Nearly seven years ago, I took a giant step outside the city limits of Hamilton, Ohio and have never been back. However, my mind and heart got the opportunity to return to my residence of 10 years, thanks to Peter Davis and his excellent article A Town Divided Against Itself (March 1).
I respect Davis' work both as a journalist and as a former resident of Hamilton. One of the most memorable moments in my life was pulling off the warmup suit of my red-and-gold Garfield uniform and entering the game against Taft High. The emotion of the contest made my minute and a half of playing time seem like an hour.
Davis' insight is far deeper than that of many of the people still living in Hamilton. I always find it amusing that people talk about keeping politics out of sports only when it's time for the Olympics. Davis welcomes us all to the real world.
In examining the Biblical and Lincolnian logic of the story's headline, it would follow that "a town divided against itself" could not stand. But having grown up with and among the people of the Lindenwald, North End and Second Ward sections of Hamilton, I know they have a substance that—divided or not—will not let the city fall.
MICHAEL L. BLACKBURN
Bristol Newspapers, Inc.
Having grown up in Hamilton, Ohio, having graduated from the old Hamilton High, and having completed my student teaching at Garfield, I take my hat off to Peter Davis for an incisive, right-on sociological study that perfectly captures the essence of life in Hamilton and in many similar small cities throughout this country. What better microcosm of that type of community can be used to mirror social, economic and political issues and realities than the big high school game?
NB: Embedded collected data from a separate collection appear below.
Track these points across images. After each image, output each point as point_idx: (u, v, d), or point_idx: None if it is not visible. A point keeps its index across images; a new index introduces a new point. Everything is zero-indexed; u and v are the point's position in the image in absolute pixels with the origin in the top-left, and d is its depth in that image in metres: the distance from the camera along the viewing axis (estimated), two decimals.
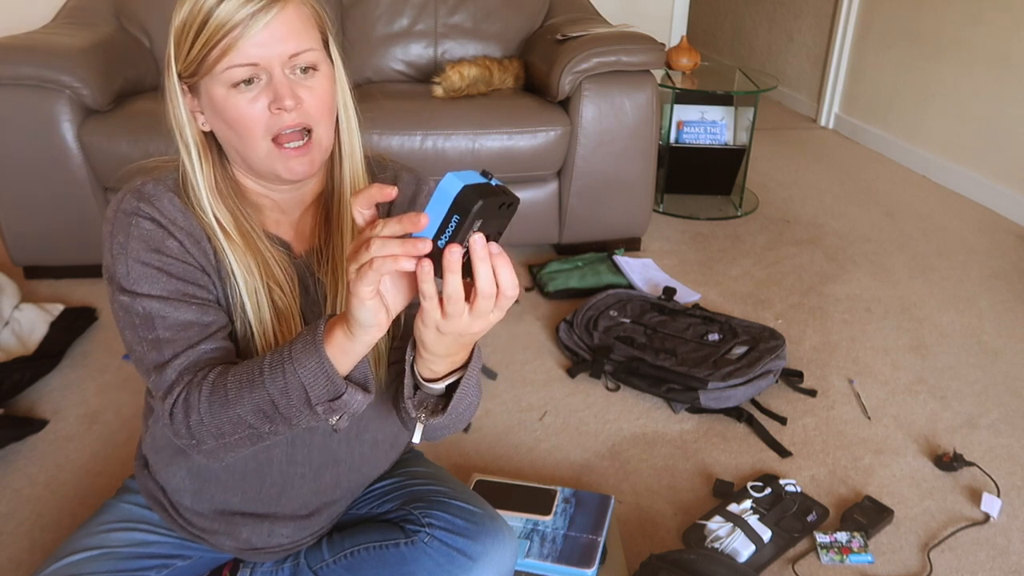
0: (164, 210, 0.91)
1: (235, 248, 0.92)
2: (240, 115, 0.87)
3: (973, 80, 3.20)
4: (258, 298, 0.93)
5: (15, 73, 2.09)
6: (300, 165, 0.90)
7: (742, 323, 2.11)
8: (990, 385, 1.99)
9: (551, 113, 2.38)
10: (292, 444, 1.03)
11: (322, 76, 0.90)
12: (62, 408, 1.84)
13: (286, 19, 0.85)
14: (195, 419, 0.86)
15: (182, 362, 0.89)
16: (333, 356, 0.80)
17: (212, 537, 1.09)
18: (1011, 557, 1.47)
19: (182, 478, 1.06)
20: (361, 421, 1.06)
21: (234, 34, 0.83)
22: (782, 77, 4.59)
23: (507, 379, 1.98)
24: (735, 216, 3.00)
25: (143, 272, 0.89)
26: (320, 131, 0.91)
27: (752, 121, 2.97)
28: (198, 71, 0.86)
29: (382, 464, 1.15)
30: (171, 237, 0.91)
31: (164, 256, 0.90)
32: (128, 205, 0.91)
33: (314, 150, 0.91)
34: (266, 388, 0.82)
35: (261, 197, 0.98)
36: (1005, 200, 3.07)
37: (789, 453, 1.73)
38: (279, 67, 0.86)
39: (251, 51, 0.84)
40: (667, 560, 1.35)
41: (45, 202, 2.25)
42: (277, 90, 0.86)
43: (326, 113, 0.91)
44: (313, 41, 0.89)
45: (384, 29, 2.74)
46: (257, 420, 0.85)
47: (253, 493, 1.05)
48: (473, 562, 1.00)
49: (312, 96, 0.89)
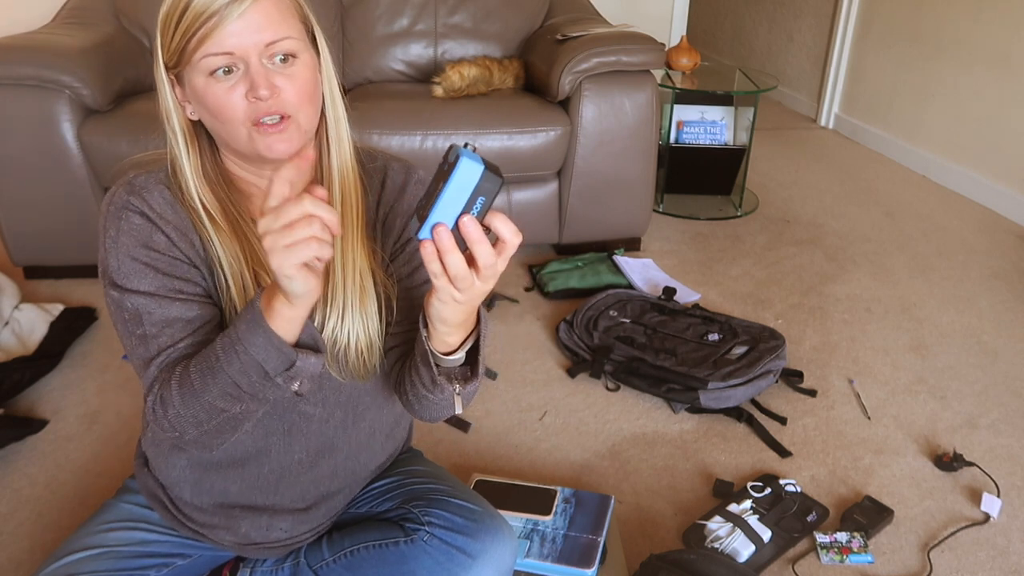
0: (153, 203, 0.94)
1: (221, 234, 0.94)
2: (219, 104, 0.88)
3: (973, 80, 3.20)
4: (244, 283, 0.95)
5: (15, 73, 2.10)
6: (279, 143, 0.90)
7: (742, 323, 2.11)
8: (990, 385, 1.99)
9: (551, 113, 2.38)
10: (289, 432, 1.04)
11: (301, 65, 0.90)
12: (62, 408, 1.84)
13: (262, 8, 0.86)
14: (172, 412, 0.89)
15: (163, 359, 0.92)
16: (279, 327, 0.83)
17: (212, 532, 1.09)
18: (1011, 557, 1.47)
19: (182, 469, 1.06)
20: (357, 408, 1.07)
21: (210, 23, 0.84)
22: (782, 77, 4.59)
23: (507, 379, 1.98)
24: (735, 216, 3.00)
25: (132, 267, 0.92)
26: (299, 116, 0.91)
27: (752, 121, 2.97)
28: (180, 61, 0.88)
29: (378, 455, 1.16)
30: (159, 231, 0.93)
31: (152, 251, 0.93)
32: (119, 199, 0.93)
33: (291, 128, 0.91)
34: (225, 372, 0.85)
35: (250, 185, 0.99)
36: (1005, 200, 3.07)
37: (789, 453, 1.73)
38: (256, 56, 0.87)
39: (227, 40, 0.85)
40: (667, 560, 1.35)
41: (45, 202, 2.25)
42: (253, 79, 0.87)
43: (305, 101, 0.91)
44: (291, 30, 0.89)
45: (384, 29, 2.74)
46: (227, 403, 0.87)
47: (252, 480, 1.06)
48: (473, 560, 1.00)
49: (291, 84, 0.89)
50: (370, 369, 1.01)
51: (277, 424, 1.03)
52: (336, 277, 0.96)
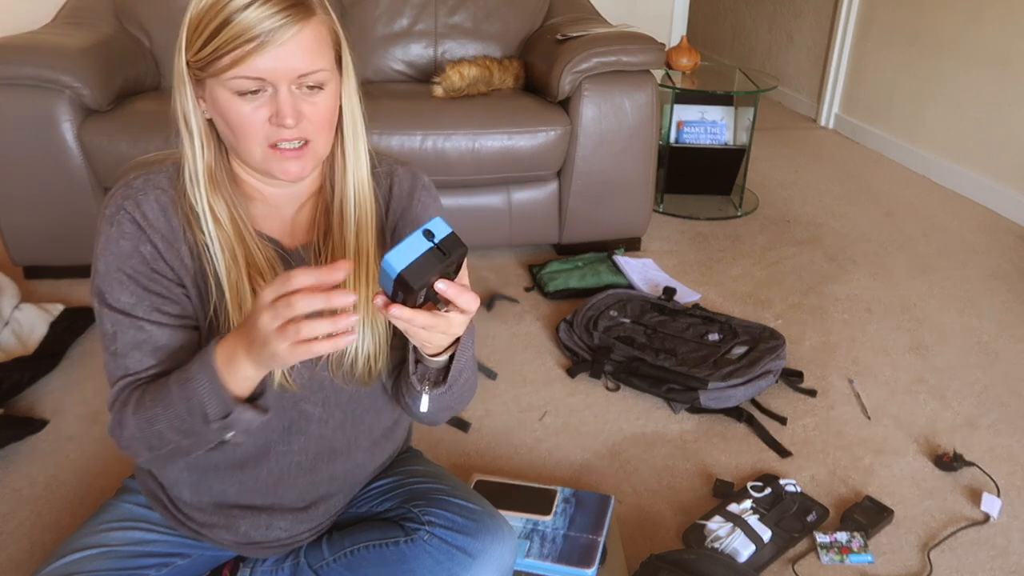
0: (147, 210, 0.94)
1: (224, 237, 0.93)
2: (241, 121, 0.87)
3: (973, 80, 3.20)
4: (240, 292, 0.94)
5: (15, 73, 2.09)
6: (294, 166, 0.91)
7: (742, 323, 2.11)
8: (990, 385, 1.99)
9: (551, 113, 2.38)
10: (288, 432, 1.04)
11: (327, 94, 0.90)
12: (62, 408, 1.84)
13: (303, 39, 0.85)
14: (127, 434, 0.92)
15: (127, 383, 0.94)
16: (232, 379, 0.84)
17: (211, 532, 1.09)
18: (1011, 557, 1.47)
19: (180, 470, 1.06)
20: (356, 411, 1.07)
21: (250, 47, 0.83)
22: (782, 77, 4.59)
23: (507, 379, 1.98)
24: (735, 216, 3.00)
25: (116, 277, 0.93)
26: (318, 142, 0.92)
27: (752, 121, 2.97)
28: (206, 69, 0.86)
29: (377, 457, 1.16)
30: (147, 241, 0.93)
31: (137, 263, 0.93)
32: (114, 203, 0.94)
33: (308, 155, 0.91)
34: (174, 405, 0.87)
35: (255, 191, 0.99)
36: (1005, 200, 3.07)
37: (789, 453, 1.73)
38: (286, 84, 0.86)
39: (262, 66, 0.84)
40: (667, 560, 1.35)
41: (45, 202, 2.25)
42: (280, 107, 0.86)
43: (325, 127, 0.92)
44: (325, 61, 0.89)
45: (384, 29, 2.74)
46: (175, 435, 0.89)
47: (250, 483, 1.06)
48: (473, 559, 1.00)
49: (314, 111, 0.89)
50: (375, 375, 1.02)
51: (276, 422, 1.03)
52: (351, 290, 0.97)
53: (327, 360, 1.01)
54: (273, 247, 0.98)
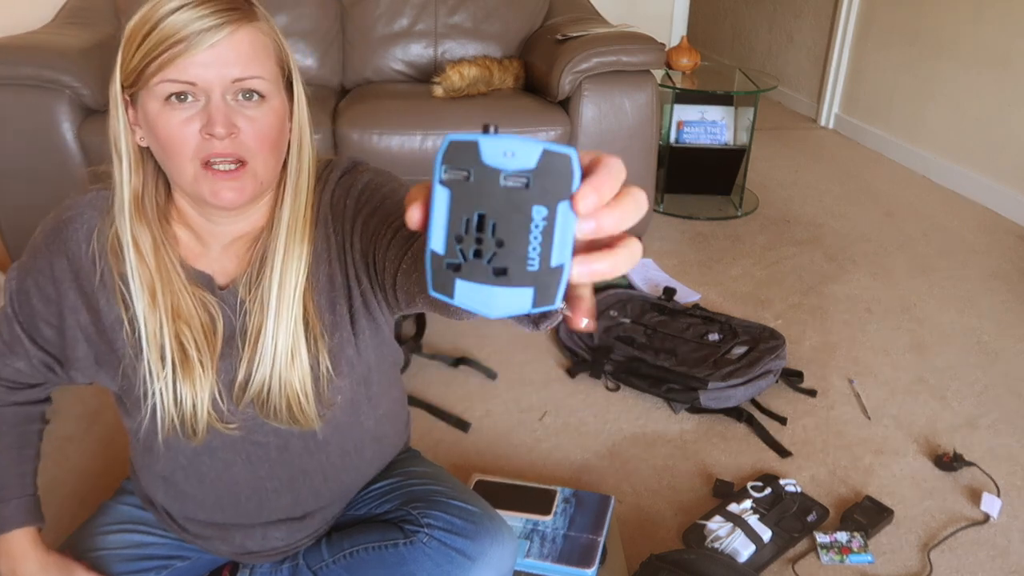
0: (77, 231, 0.92)
1: (144, 272, 0.88)
2: (170, 134, 0.81)
3: (973, 80, 3.20)
4: (161, 333, 0.89)
5: (15, 73, 2.09)
6: (229, 191, 0.83)
7: (742, 323, 2.11)
8: (990, 385, 1.99)
9: (551, 113, 2.38)
10: (250, 461, 1.00)
11: (268, 109, 0.83)
12: (62, 408, 1.83)
13: (236, 43, 0.80)
14: None
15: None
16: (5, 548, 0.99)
17: (207, 543, 1.09)
18: (1011, 557, 1.47)
19: (163, 494, 1.06)
20: (316, 437, 1.00)
21: (176, 49, 0.78)
22: (782, 77, 4.59)
23: (507, 379, 1.98)
24: (735, 216, 3.00)
25: (22, 284, 0.96)
26: (256, 164, 0.84)
27: (752, 121, 2.97)
28: (136, 82, 0.81)
29: (364, 469, 1.12)
30: (61, 263, 0.93)
31: (43, 279, 0.94)
32: (52, 219, 0.94)
33: (245, 178, 0.83)
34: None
35: (200, 228, 0.92)
36: (1005, 200, 3.07)
37: (789, 453, 1.73)
38: (219, 91, 0.80)
39: (191, 70, 0.79)
40: (667, 560, 1.35)
41: (45, 202, 2.21)
42: (211, 115, 0.80)
43: (266, 147, 0.84)
44: (264, 71, 0.82)
45: (384, 29, 2.74)
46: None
47: (232, 511, 1.04)
48: (472, 562, 1.00)
49: (251, 126, 0.82)
50: (311, 418, 0.94)
51: (232, 456, 0.99)
52: (267, 333, 0.89)
53: (254, 403, 0.94)
54: (204, 287, 0.92)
Though my objectivity has been dimmed by time and distance, I remember the homecoming parades down High Street, and the 13,000-plus fans who trekked to the Cincinnati Gardens twice a year to see us play Hamilton High's archrival, Middletown, in basketball. Witnessing a city unified in the interests of the young in their pursuit of wholesome competition is something I miss dearly. Although Davis has taken the edge off my romanticizing, I still feel that Hamilton was a perfect place in which to grow up.
Dean of Students
Hollywood High School
As executive director of the Boys' Club of Hamilton, Inc., I thought you might like to know that several of the article's leading characters—Tony McCoy, Scott Grevey and Robbie Hodge—were members of a Boys' Club basketball team in 1971-72. In our small way we tried to prepare the boys for the antisocial factors presented in Peter Davis' story. They were coached by a black volunteer, in a Boys' Club building paid for by black and white volunteer contributions, located on "Hamilton's older, shabbier East Side." Norm Grevey, who doesn't need me to defend him, made sure that his sons played their first organized basketball in this setting.
The Boys' Club is one of many institutions that know our hometown has its faults but are working to improve our lot.
The most remarkable aspect of Virginia's performance on the basketball court this year (Not Alone at the Top, Feb. 22) is that the school has achieved a measure of success in the athletic arena while maintaining a high academic standard. The New York Times Selective Guide to Colleges rated Virginia as one of the country's best universities, with a "rigorous" curriculum and "tough" grading. Furthermore, during four of the past five years, Virginia has had more student-athletes on the ACC Honor Roll than any other ACC institution. In Charlottesville it seems the concept of the student-athlete lives.